‘Learning’ is the most terribly confused and conflicted term. It has been so utterly subverted by education, that it’s near impossible to use it meaningfully any more.
It has helped me, personally, to identify three distinct types of activity sometimes described as 'learning':
Education: this is a set of rituals in which people are expected to memorise information (sometimes described as ‘learning objectives') in order to pass a test. Whilst humans are able to do this given sufficient incentive, it is terribly inefficient process (they forget almost all of it quickly) and it rarely has any impact on behaviour. It is not ‘learning’ in any meaningful sense and doesn’t change people. Sadly, almost all of the activity we describe today as ‘learning’ is, on closer inspection ‘education’. However, the activity has become bureaucratised on a monstrous scale and is proving hard to stamp out.

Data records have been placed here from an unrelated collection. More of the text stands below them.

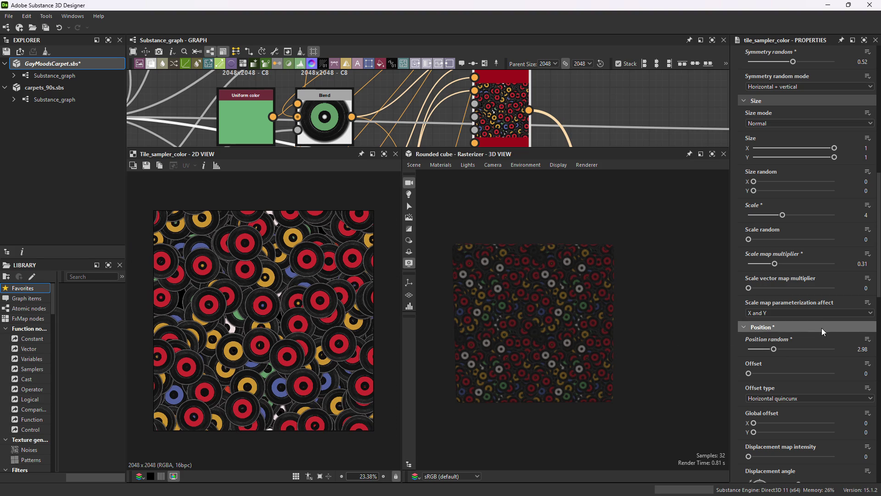
# Try Offset 0.37 and raise Position random from about 2.93 to 5.48.
pyautogui.moveTo(752, 377)
pyautogui.mouseDown()
pyautogui.moveTo(840, 374)
pyautogui.moveTo(865, 384)
pyautogui.moveTo(749, 374)
pyautogui.moveTo(771, 351)
pyautogui.mouseUp()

Learning Elimination: books and digital devices have provided humans with the ability to externalise knowledge and guidance, effectively doing the opposite to education and presenting us with the opportunity to improve performance whilst reducing learning. When we talk about ‘performance consulting’ or ‘point-of-need support’, our aim should be to reduce learning as much as possible in order to improve performance. Often, the aim of organisational L&D is ultimately to improve performance so – paradoxically – the main job of L&D teams is increasingly to reduce the need to learn (as more opportunities to externalise knowledge - for example using mobile devices - become available). Learning elimination is often corrupted by education where, for example, someone intending to create 'useful stuff' ends up creating educational modules instead.
People Change: this is the only true sense of learning and comprises, in essence, experience design. People are changed by their reactions to the world, and by experiences that have some affective consequence. Often (though not exclusively) this means ‘learning by doing’ since what we do ourselves typically has the greatest personal impact (although watching another person make a terrible mistake can also be impactful). If we wish to change people therefore, our work is to design the kinds of experiences that will do that – in practice this is often challenges.
Today, almost everything we describe as 'learning' is in fact 'education'. We could easily get a lot better at doing learning elimination, and it would be nice to see people start doing 'people change' well - i.e. in a more scientific, less 'magical' fashion.